The highlight protection that's now embedded in the 2012PV takes care of some of the 'apparent' clipping that ETTR may show. So all that need be done is use the tools available to adjust for any additional apparent clipping. Turn on the highlight clipping warning on the histogram. It will show the same thing as using Alt/Opt. Using Alt/Opt on any of the sliders will show the apparent clipping depending on which end of the image you're looking at. Exposure/Whites/Highlights will show it at the top end. Shadows/Blacks will show it at the bottom end. Same as the clipping warnings being turned on in the histogram. It's a matter of what tool should be used to correct it.
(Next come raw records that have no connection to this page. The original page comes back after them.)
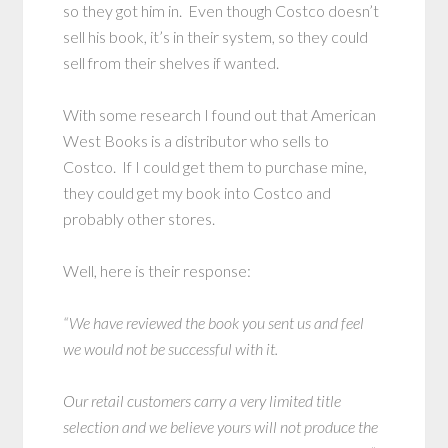
so they got him in. Even though Costco doesn’t
sell his book, it’s in their system, so they could
sell from their shelves if wanted.
With some research I found out that American
West Books is a distributor who sells to
Costco. If I could get them to purchase mine,
they could get my book into Costco and
probably other stores.
Well, here is their response:
“We have reviewed the book you sent us and feel
we would not be successful with it.
Our retail customers carry a very limited title
selection and we believe yours will not produce the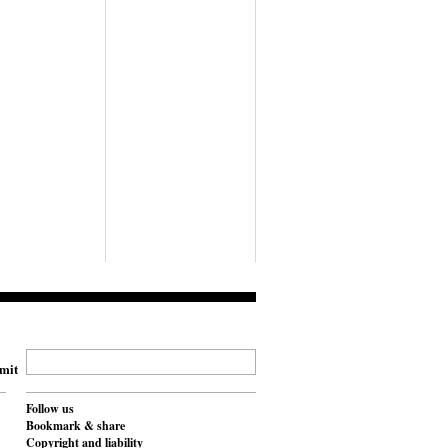
mit
Follow us
Bookmark & share
Copyright and liability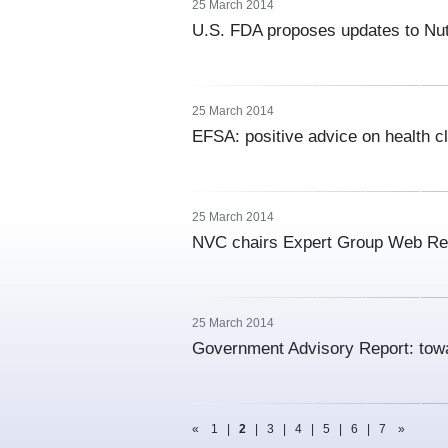
25 March 2014
U.S. FDA proposes updates to Nutr
25 March 2014
EFSA: positive advice on health cl
25 March 2014
NVC chairs Expert Group Web Ret
25 March 2014
Government Advisory Report: tow
«
1
|
2
|
3
|
4
|
5
|
6
|
7
»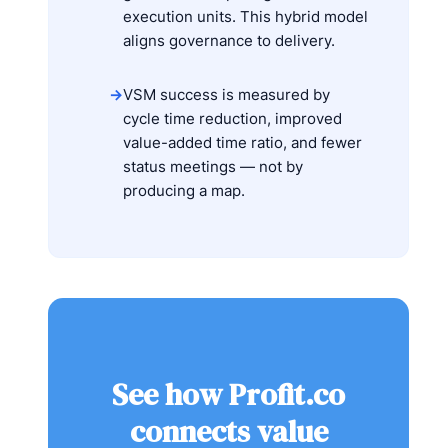
execution units. This hybrid model
aligns governance to delivery.
→
VSM success is measured by
cycle time reduction, improved
value-added time ratio, and fewer
status meetings — not by
producing a map.
See how Profit.co
connects value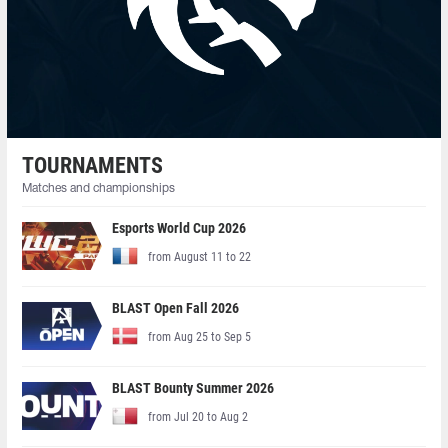
TOURNAMENTS
Matches and championships
Esports World Cup 2026
from August 11 to 22
BLAST Open Fall 2026
from Aug 25 to Sep 5
BLAST Bounty Summer 2026
from Jul 20 to Aug 2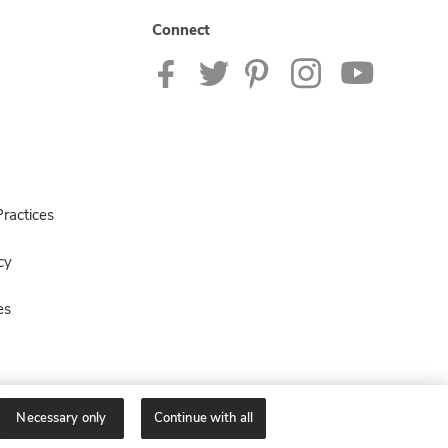
Connect
ractices
cy
es
Necessary only
Continue with all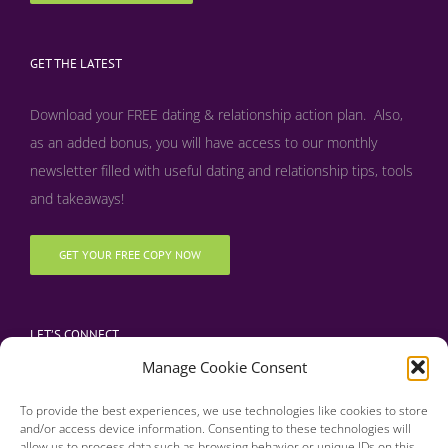
GET THE LATEST
Download your FREE dating & relationship action plan. Also,
as an added bonus, y
ou will have access to our monthly
newsletter filled with useful dating and relationship tips, tools
and takeaways!
GET YOUR FREE COPY NOW
LET’S CONNECT
Manage Cookie Consent
To provide the best experiences, we use technologies like cookies to store
and/or access device information. Consenting to these technologies will
allow us to process data such as browsing behavior or unique IDs on this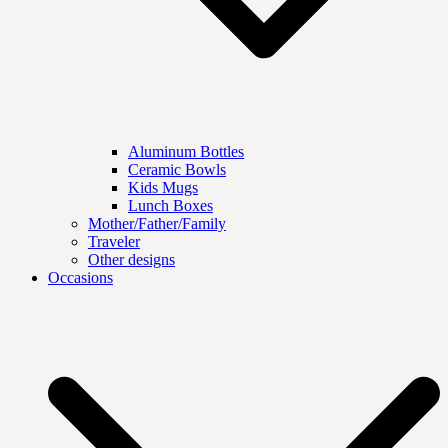
Aluminum Bottles
Ceramic Bowls
Kids Mugs
Lunch Boxes
Mother/Father/Family
Traveler
Other designs
Occasions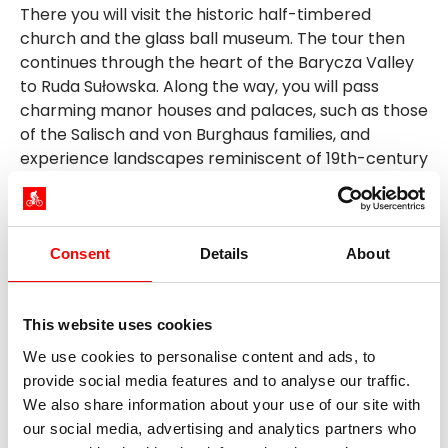
There you will visit the historic half-timbered
church and the glass ball museum. The tour then
continues through the heart of the Barycza Valley
to Ruda Sułowska. Along the way, you will pass
charming manor houses and palaces, such as those
of the Salisch and von Burghaus families, and
experience landscapes reminiscent of 19th-century
Lower Silesia. In the evening, a delicious dinner
awaits you in a local fish restaurant known for its
regional specialties.
Consent
Details
About
Day 6: Excursion to the Barycza
Landscape Park, approx. 30 km
This website uses cookies
A day full of nature experiences is on the agenda
We use cookies to personalise content and ads, to
for your bike tour in Poland today! You will explore
provide social media features and to analyse our traffic.
the park's pond landscape with its rich bird life and
We also share information about your use of our site with
cycle on a comfortable circular route between
our social media, advertising and analytics partners who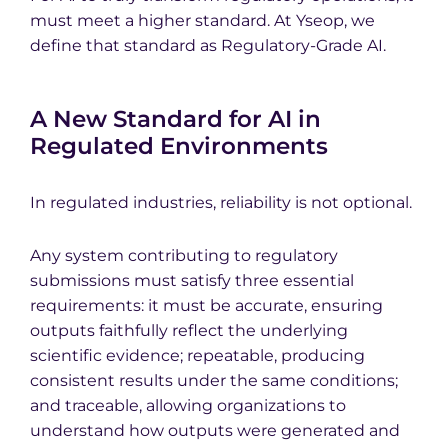
must meet a higher standard. At Yseop, we
define that standard as Regulatory-Grade AI.
A New Standard for AI in
Regulated Environments
In regulated industries, reliability is not optional.
Any system contributing to regulatory
submissions must satisfy three essential
requirements: it must be accurate, ensuring
outputs faithfully reflect the underlying
scientific evidence; repeatable, producing
consistent results under the same conditions;
and traceable, allowing organizations to
understand how outputs were generated and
I did some tests with a Stouffer wedge overexposed by 2/3 EV as judged by examining the raw files with Rawdigger. The green channels of the properly exposed shots were just short of clipping and the overexposed shot received 2/3 EV more exposure. Opening the raw file in ACR 7.1 with PV2012 and the highlight clipping indicator enabled showed that that step one was clipped. Step 2 appeared intact rather than blown, likely because of the highlight protection. The Alt+exp method showed the same results. The steps of the wedge are in 0.3 EV decrements. Step 8 corresponds to mid-gray which should have a pixel value of 100 in ProPhotoRGB. With the ACR defaults, mid gray is far to light as shown.
Note that white balance is off as indicated by the spikes of each step are out of alignment. Performing white balance with the eyedropper changes the clipping indicator, and no clipping is now apparent. The same applies to the Alt+white method. I think this is a bug and hope Eric is following this thread. In this situation, the clipping indicator and Alt+Exposure methods fail.
Correction for the clipped highlights depends on the image. If the shot is overexposed by 0.67 EV, all tones are lightened by this amount. One should use the exposure control to decrease exposure by the same amount. This provides a linear correction except for the highlights, which are afforded highlight protection. The decreased exposure darkens the highlights and a positive Whites adjustment is then needed. If one attempts to remove the clipping with the Whites control, the midtones are left too light. With this image a negative Whites adjustment of -37 is needed. To reproduce the appearance of the wedge, it is best first to set the midtones with exposure and then the white point.
Shown below is a graph of exposure adjustments. The highlights are rolled off smoothly to afford highlight protection and the midtones and shadows are decreased linearly as expected.
The whites control affects the near whites and has a relatively limited range.
If you want to determine if ETTR is carried out too far, it is best to look directly at the raw file with Rawdigger or a similar tool. The clipping indicator or Alt+exposure gives a reasonable result if the white balance bug is avoided.
If one is dealing with a high dynamic range subject and the midtones of the image are properly exposed but the highlights are blown, one should use the Whites control to bring the highlights down and leave exposure unchanged.